WHAT NEEDS TO BE DONE: Echo each line of the records that follow, character for character and in the same order.

PROVIDED DATA:
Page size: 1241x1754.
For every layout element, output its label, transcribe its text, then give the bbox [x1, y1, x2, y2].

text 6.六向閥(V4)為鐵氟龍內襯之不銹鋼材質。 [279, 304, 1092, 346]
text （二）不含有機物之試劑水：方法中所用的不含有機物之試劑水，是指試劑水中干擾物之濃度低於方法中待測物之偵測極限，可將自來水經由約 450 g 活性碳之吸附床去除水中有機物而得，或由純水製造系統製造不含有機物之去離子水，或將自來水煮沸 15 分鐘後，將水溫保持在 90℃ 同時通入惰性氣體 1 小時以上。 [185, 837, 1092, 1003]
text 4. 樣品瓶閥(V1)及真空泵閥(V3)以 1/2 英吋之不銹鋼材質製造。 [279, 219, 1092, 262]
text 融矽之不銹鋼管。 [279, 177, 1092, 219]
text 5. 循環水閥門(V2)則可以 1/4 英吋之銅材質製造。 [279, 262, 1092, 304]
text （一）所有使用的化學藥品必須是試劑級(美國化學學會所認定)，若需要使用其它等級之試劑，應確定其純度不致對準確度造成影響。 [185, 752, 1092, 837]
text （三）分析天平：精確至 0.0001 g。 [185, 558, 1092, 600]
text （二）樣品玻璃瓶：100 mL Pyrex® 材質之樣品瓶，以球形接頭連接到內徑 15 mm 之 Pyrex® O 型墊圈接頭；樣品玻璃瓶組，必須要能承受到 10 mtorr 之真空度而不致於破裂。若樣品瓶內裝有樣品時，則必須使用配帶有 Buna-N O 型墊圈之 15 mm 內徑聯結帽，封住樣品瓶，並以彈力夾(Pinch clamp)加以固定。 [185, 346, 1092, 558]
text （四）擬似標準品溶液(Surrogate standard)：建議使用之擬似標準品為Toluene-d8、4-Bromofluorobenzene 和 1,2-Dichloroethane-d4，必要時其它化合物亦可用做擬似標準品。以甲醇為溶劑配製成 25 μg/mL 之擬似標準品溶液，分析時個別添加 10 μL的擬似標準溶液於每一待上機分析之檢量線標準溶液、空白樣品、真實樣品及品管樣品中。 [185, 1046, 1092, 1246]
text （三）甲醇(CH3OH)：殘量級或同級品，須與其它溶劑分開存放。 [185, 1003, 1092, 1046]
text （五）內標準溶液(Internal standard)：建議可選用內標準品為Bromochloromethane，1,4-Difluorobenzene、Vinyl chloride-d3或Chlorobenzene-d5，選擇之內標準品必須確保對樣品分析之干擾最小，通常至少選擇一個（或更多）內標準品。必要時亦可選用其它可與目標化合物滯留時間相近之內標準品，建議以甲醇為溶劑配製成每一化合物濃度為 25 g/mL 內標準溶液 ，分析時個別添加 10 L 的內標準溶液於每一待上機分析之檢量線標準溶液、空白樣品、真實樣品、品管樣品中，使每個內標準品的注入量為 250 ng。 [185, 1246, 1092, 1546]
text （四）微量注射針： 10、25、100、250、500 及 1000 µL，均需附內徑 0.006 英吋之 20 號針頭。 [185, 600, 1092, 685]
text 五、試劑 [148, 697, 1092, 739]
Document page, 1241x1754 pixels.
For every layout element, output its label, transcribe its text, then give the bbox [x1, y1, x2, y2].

REPLY TO THE TASK:
Page size: 1241x1754.
For every layout element, output its label, transcribe its text, then give the bbox [x1, y1, x2, y2].

text 6.六向閥(V4)為鐵氟龍內襯之不銹鋼材質。 [279, 304, 1092, 346]
text （二）不含有機物之試劑水：方法中所用的不含有機物之試劑水，是指試劑水中干擾物之濃度低於方法中待測物之偵測極限，可將自來水經由約 450 g 活性碳之吸附床去除水中有機物而得，或由純水製造系統製造不含有機物之去離子水，或將自來水煮沸 15 分鐘後，將水溫保持在 90℃ 同時通入惰性氣體 1 小時以上。 [185, 837, 1092, 1003]
text 4. 樣品瓶閥(V1)及真空泵閥(V3)以 1/2 英吋之不銹鋼材質製造。 [279, 219, 1092, 262]
text 融矽之不銹鋼管。 [279, 177, 1092, 219]
text 5. 循環水閥門(V2)則可以 1/4 英吋之銅材質製造。 [279, 262, 1092, 304]
text （一）所有使用的化學藥品必須是試劑級(美國化學學會所認定)，若需要使用其它等級之試劑，應確定其純度不致對準確度造成影響。 [185, 752, 1092, 837]
text （三）分析天平：精確至 0.0001 g。 [185, 558, 1092, 600]
text （二）樣品玻璃瓶：100 mL Pyrex® 材質之樣品瓶，以球形接頭連接到內徑 15 mm 之 Pyrex® O 型墊圈接頭；樣品玻璃瓶組，必須要能承受到 10 mtorr 之真空度而不致於破裂。若樣品瓶內裝有樣品時，則必須使用配帶有 Buna-N O 型墊圈之 15 mm 內徑聯結帽，封住樣品瓶，並以彈力夾(Pinch clamp)加以固定。 [185, 346, 1092, 558]
text （四）擬似標準品溶液(Surrogate standard)：建議使用之擬似標準品為Toluene-d8、4-Bromofluorobenzene 和 1,2-Dichloroethane-d4，必要時其它化合物亦可用做擬似標準品。以甲醇為溶劑配製成 25 μg/mL 之擬似標準品溶液，分析時個別添加 10 μL的擬似標準溶液於每一待上機分析之檢量線標準溶液、空白樣品、真實樣品及品管樣品中。 [185, 1046, 1092, 1246]
text （三）甲醇(CH3OH)：殘量級或同級品，須與其它溶劑分開存放。 [185, 1003, 1092, 1046]
text （五）內標準溶液(Internal standard)：建議可選用內標準品為Bromochloromethane，1,4-Difluorobenzene、Vinyl chloride-d3或Chlorobenzene-d5，選擇之內標準品必須確保對樣品分析之干擾最小，通常至少選擇一個（或更多）內標準品。必要時亦可選用其它可與目標化合物滯留時間相近之內標準品，建議以甲醇為溶劑配製成每一化合物濃度為 25 g/mL 內標準溶液 ，分析時個別添加 10 L 的內標準溶液於每一待上機分析之檢量線標準溶液、空白樣品、真實樣品、品管樣品中，使每個內標準品的注入量為 250 ng。 [185, 1246, 1092, 1546]
text （四）微量注射針： 10、25、100、250、500 及 1000 µL，均需附內徑 0.006 英吋之 20 號針頭。 [185, 600, 1092, 685]
text 五、試劑 [148, 697, 1092, 739]
Document page, 1241x1754 pixels.
For every layout element, output its label, transcribe its text, then give the bbox [x1, y1, x2, y2].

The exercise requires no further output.